There are no easy solutions. Population growth has always been encouraged, because such growth makes it easier to fund benefits for a rising population of seniors. It also gives spreads the US debt over a broader base.

But if resources are limited, the last thing we need is a growing population. We would be better off with a smaller population, so that earth's limited resources can be shared among a smaller number of people, providing more for each person. If families start having only one child each, this would be helpful from a resources point of view, but it would make it even more difficult to pay off out all of the outstanding debt, in addition to paying for Social Security and Medicare benefits for all the seniors.

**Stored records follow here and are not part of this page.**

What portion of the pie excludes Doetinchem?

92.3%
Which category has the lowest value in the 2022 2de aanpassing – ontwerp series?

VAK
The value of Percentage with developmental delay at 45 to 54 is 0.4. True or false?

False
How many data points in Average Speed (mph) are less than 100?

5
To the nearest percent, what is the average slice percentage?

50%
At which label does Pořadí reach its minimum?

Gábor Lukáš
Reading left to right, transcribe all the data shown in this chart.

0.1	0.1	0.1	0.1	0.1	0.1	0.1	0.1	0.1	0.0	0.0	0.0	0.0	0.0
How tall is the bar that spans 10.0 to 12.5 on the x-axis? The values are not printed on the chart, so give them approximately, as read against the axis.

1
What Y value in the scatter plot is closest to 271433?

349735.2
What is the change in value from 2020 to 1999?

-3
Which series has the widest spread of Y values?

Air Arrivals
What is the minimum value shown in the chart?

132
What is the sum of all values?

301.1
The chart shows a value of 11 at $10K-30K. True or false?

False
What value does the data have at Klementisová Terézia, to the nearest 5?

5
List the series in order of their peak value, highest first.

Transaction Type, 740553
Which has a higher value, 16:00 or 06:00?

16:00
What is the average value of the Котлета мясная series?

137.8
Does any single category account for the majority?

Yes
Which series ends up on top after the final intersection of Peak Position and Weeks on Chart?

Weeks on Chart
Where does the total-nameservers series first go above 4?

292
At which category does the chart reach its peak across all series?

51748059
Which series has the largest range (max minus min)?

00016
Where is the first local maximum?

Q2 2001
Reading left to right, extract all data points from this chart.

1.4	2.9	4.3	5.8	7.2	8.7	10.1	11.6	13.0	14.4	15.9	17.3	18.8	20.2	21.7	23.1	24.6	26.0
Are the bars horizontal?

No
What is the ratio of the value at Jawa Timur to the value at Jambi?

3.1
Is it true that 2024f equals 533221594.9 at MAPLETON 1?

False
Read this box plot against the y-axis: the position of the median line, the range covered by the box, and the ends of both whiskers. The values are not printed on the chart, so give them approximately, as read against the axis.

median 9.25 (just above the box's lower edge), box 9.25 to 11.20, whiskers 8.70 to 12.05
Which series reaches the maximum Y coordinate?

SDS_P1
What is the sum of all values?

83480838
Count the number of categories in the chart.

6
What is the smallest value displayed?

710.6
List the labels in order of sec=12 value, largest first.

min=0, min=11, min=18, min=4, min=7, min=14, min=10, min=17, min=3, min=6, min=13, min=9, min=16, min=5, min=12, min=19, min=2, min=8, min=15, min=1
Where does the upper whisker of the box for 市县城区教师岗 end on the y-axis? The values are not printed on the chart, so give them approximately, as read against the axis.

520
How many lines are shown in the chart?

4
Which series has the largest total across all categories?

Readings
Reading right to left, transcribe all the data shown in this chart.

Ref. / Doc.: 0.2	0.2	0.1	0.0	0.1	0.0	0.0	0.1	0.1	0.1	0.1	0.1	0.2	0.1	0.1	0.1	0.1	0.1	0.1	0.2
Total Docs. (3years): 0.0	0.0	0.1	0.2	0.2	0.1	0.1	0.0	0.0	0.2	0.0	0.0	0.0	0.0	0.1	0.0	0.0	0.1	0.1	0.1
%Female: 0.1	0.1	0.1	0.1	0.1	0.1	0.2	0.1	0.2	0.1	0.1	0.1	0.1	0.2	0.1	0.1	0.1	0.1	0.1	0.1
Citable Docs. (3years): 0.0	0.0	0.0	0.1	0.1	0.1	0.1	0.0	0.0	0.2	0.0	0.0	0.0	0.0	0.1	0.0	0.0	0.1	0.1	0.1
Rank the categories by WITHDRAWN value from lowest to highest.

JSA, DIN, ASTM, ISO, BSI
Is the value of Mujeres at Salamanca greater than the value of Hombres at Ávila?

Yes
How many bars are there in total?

Figure 10. Schematic drawing created by the author showing how goods and services in 2050 might be distributed between workers and retirees if benefits continue to grow, but the population of workers shrinks.

I think we need to assume that eventually Social Security and Medicare benefits will need to be cut back--otherwise the retirees' share of the resource pie will just become too large. This will especially be an issue, if resources in total are declining, so everyone is poorer. Social Security and Medicare will not be an easy issue to fix, because all of us are affected, and no one will welcome the changes. Politicians are likely to continue to find the issue very difficult to deal with.